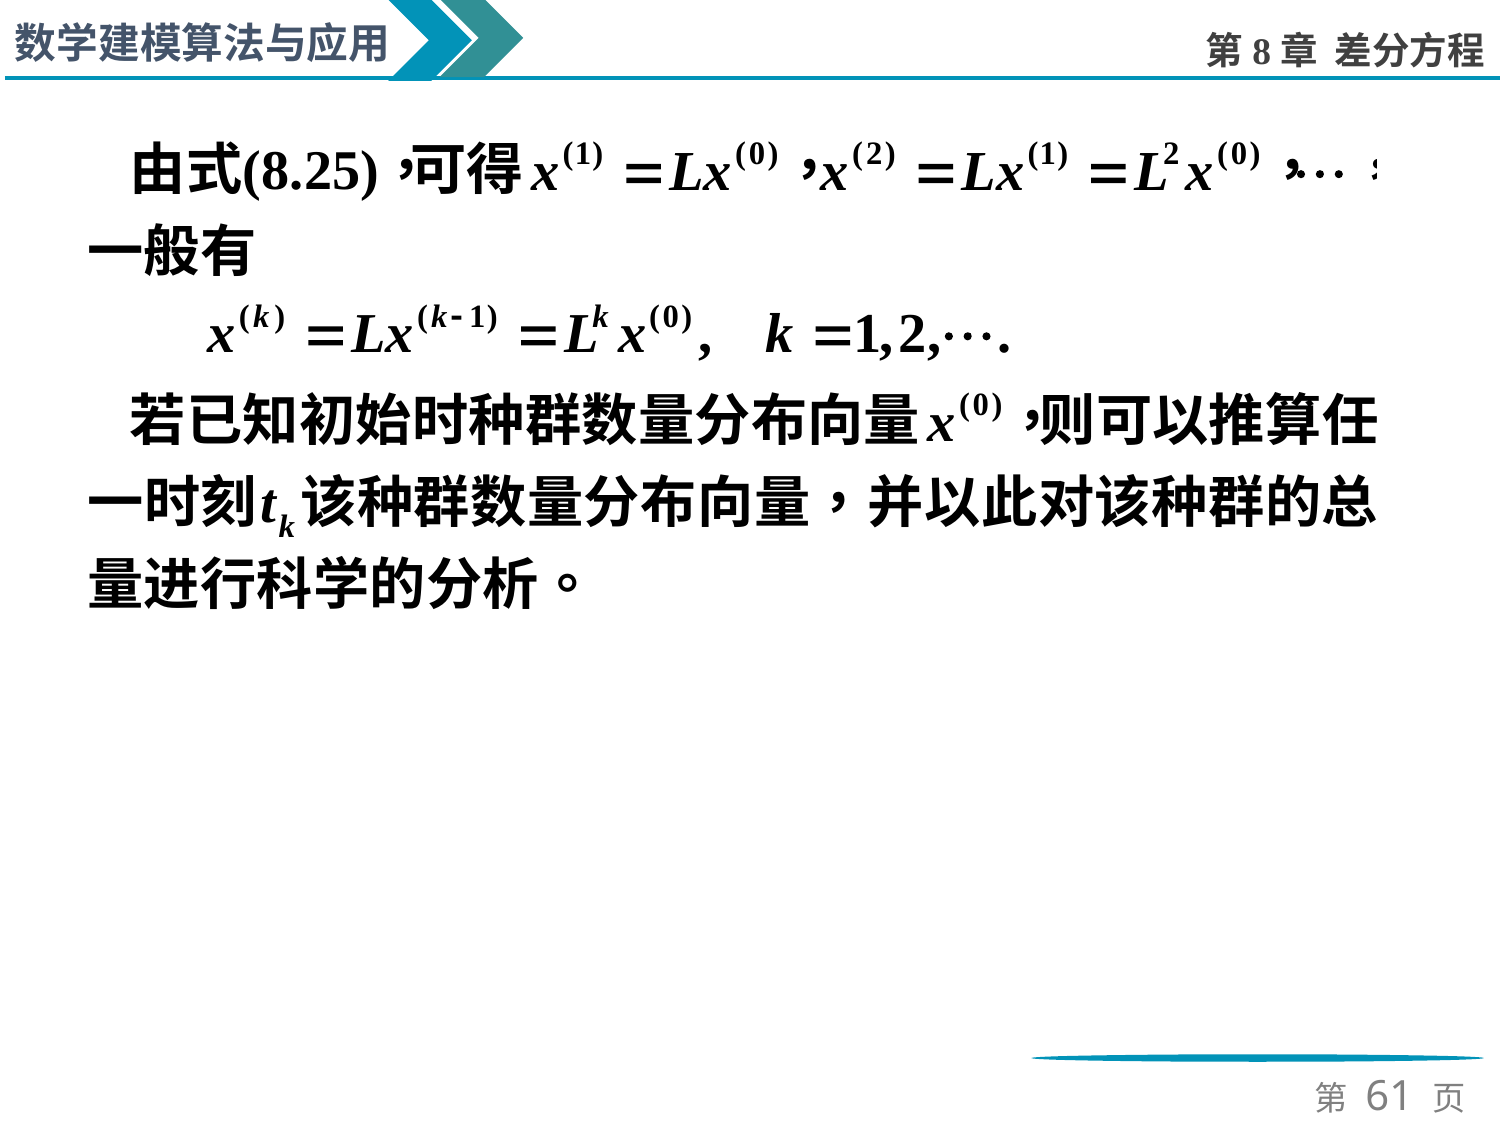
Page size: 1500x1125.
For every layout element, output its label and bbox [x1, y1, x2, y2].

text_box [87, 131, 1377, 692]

--

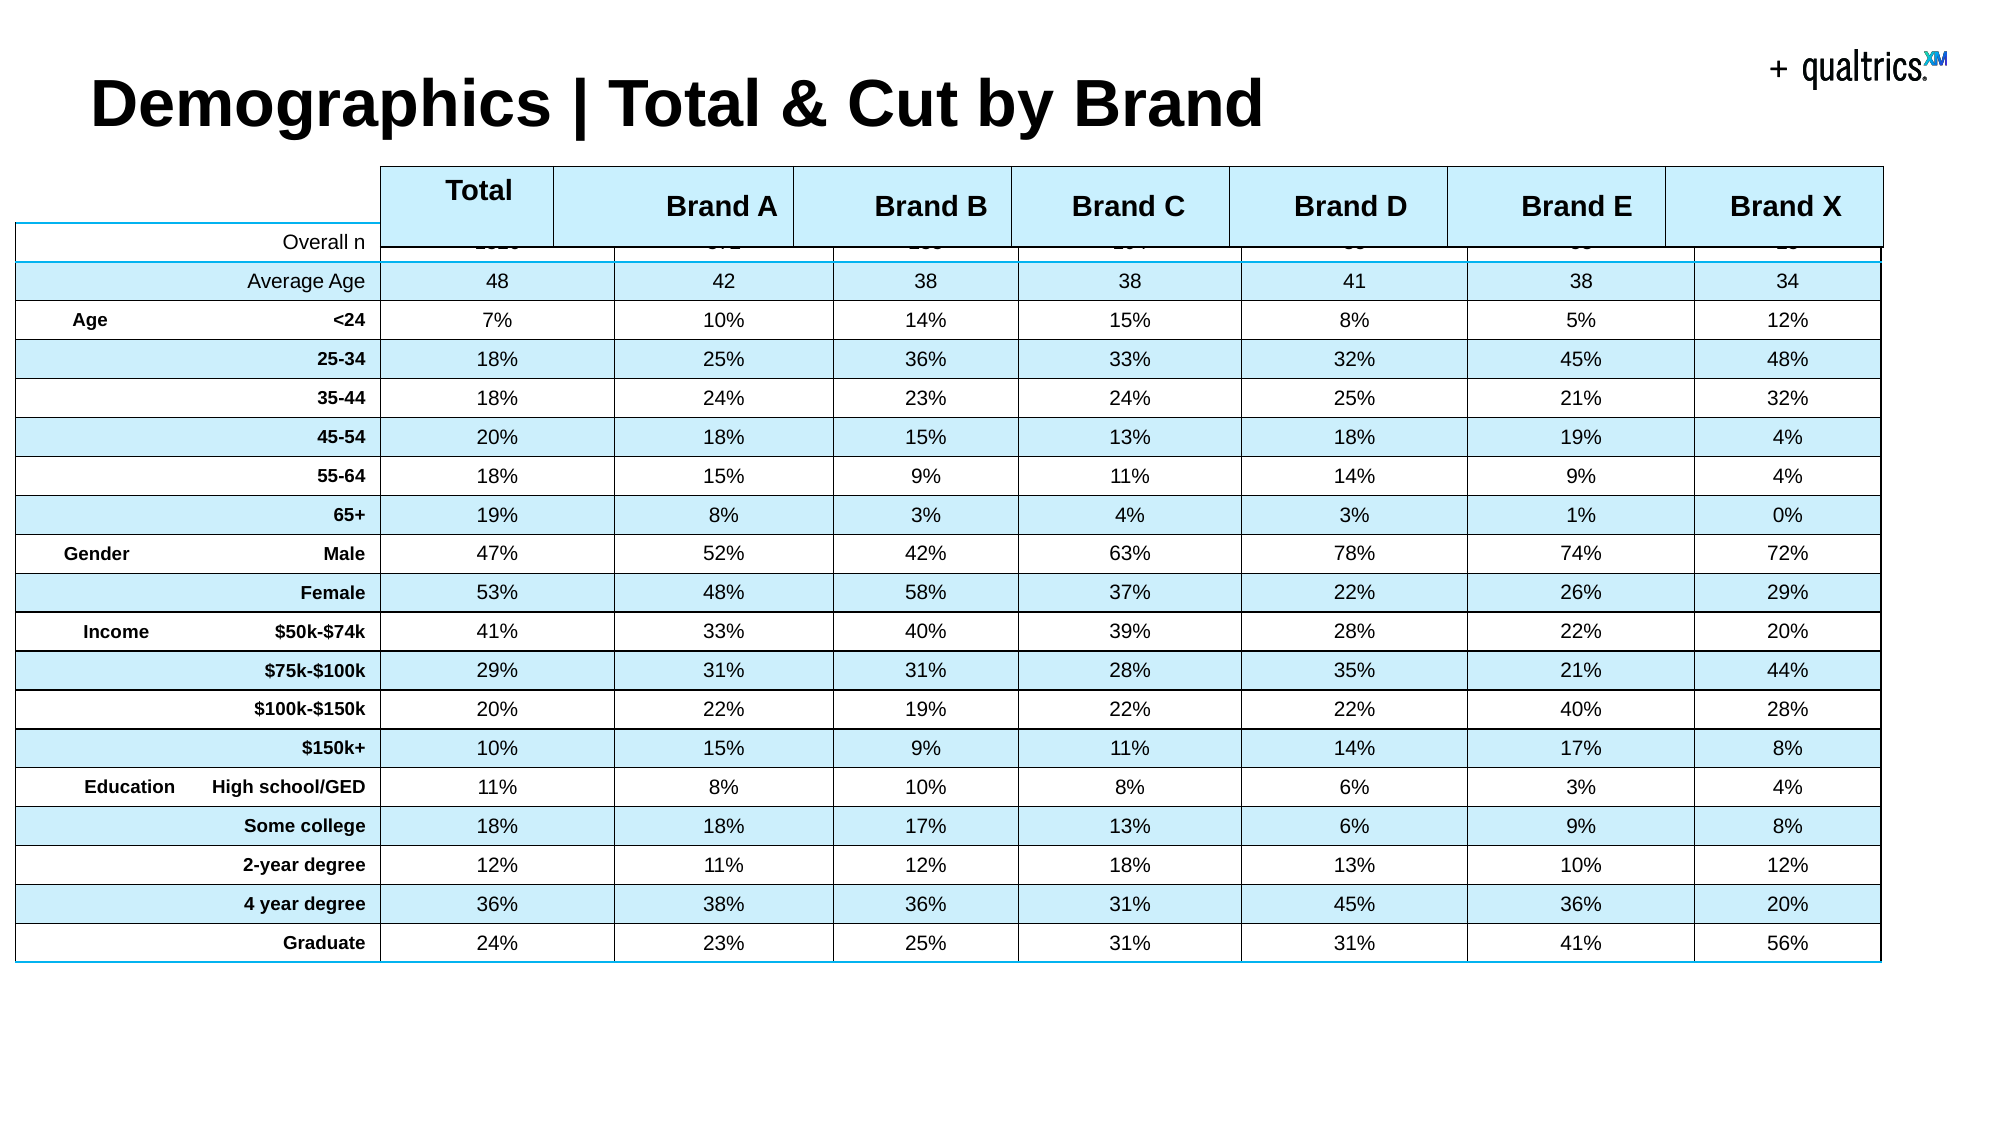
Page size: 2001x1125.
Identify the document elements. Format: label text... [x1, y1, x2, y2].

- Action item: For this exercise, find all lines in the records containing the word "Page" and copy them.

- Response to the exercise:
Page size: 1500x1125.
Page size: 2001x1125.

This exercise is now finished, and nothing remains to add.